一般客は滞在が難しいエベレストベースキャンプでの生活は4泊5日に及び、途中で高度順応をかねてカラパタール東峰に登りました。EBCはエベレストを間近に望むイメージがありますが、高台にあるヘリポートからわずかにその先端を望む程度の遥かなる山です。カラパタール東峰はプモリの登頂ルートにあたり小一時間で登れる丘に見えて、5,500m超の薄い空気が倍の時間を要しますがそこからのエベレストは絶景です。しかし、ここに至って全員が、クンブせきと高山病の洗礼を受け、ベストな健康状態で登るなど幻想に過ぎません。
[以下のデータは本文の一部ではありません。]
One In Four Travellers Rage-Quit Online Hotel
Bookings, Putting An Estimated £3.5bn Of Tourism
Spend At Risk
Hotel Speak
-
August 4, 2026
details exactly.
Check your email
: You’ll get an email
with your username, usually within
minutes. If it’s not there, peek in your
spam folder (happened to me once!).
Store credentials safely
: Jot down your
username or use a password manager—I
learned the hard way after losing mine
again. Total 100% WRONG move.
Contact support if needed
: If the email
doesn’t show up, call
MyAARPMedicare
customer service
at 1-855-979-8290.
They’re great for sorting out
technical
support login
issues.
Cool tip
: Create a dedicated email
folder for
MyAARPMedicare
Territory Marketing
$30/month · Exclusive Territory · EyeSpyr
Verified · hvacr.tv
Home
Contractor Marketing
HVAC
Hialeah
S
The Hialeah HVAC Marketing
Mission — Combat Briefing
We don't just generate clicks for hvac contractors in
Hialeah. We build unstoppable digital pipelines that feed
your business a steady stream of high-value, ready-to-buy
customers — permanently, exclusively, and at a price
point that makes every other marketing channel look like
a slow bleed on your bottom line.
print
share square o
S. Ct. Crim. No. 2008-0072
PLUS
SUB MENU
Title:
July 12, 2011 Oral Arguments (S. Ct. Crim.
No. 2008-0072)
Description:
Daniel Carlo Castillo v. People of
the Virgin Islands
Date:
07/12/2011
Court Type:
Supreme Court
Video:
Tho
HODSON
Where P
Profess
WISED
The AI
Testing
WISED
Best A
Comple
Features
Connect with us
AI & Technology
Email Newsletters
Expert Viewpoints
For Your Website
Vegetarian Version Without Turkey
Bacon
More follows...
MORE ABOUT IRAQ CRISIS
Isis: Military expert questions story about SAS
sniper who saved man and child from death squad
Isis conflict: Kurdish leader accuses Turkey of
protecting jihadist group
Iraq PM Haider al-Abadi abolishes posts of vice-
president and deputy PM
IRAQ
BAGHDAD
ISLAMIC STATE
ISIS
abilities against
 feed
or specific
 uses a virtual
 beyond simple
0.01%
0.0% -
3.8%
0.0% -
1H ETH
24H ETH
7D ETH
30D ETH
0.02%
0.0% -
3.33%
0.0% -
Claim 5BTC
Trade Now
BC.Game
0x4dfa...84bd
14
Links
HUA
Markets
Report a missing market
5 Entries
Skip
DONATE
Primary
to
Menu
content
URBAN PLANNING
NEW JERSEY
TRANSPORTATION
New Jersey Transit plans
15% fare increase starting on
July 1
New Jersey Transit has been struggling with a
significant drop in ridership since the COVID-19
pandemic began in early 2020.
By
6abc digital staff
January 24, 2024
この限界環境からさらにゼロ富士登山に挑むようなものです。昨日は世界最高所のEBCから標高4,910mのロブチェに向け下山を始めましたが、空気が濃くなり体調がもどることを期待したいものです。
人生の目標を明確にする場所

20日7時前にロブチェ登頂隊の17歳の高校生が体調悪化のため下山することになり、EBCのヘリポートまで送りに行きました。学校と交渉し、アルバイトとクラウドファンディングで資金を作り、来年は史上最年少のエベレスト登頂を目指すと宣言していました。同行するエベレスト登頂隊を率いるのは自身のエベレスト登頂8度の成功に加え、日本人100人以上をその頂きに立たせてきた第一人者です。驚くのは、サポートに入るのが、社会人2年目の23歳ということです。エベレスト街道を歩けば、すぐに人生が変わることはありませんが、こうした若者の姿に刺激を受け軌道修正をすることはできる気がします。自分も新たな目標が持てるかもしれません。エベレストは人生を変える場所ではなく、人生の目標を明確にする場所かもしれません。
自然と不便を受け入れる

1 9日はエベレスト登山の安全祈願のプジャがベースキャンプの中央に設置された祭壇で行われました。お互いの顔に粉をつけ、酒を飲み踊る儀式なしに登頂することはありません。雪の舞う屋外での儀式とは対照的に、暖かなドーム型のダイニングテントは、産業化されたラグジュアリーホテルが作り得ない贅沢です。8,000m峰を眺めながら軽快な洋楽が流れ、温かいエスプレッソを伴う朝食に漂う静かな高揚感は、日本ではブームとして消費されたグランピングの最終形に見えます。客が自然と不便を受け入れ、自らも挑戦することにより到達するラグジュアリーこそが現代的な商品だと思います。屋外の魅力を多少付加した程度の中途半端さがブームを短命にした気がします。今最も関心があるのがオフグリッドキャビンですが、回復可能な範囲で人が自然を楽しむ観光のあり方を支えるべきは、様々な先端技術を持つ日本だと思います。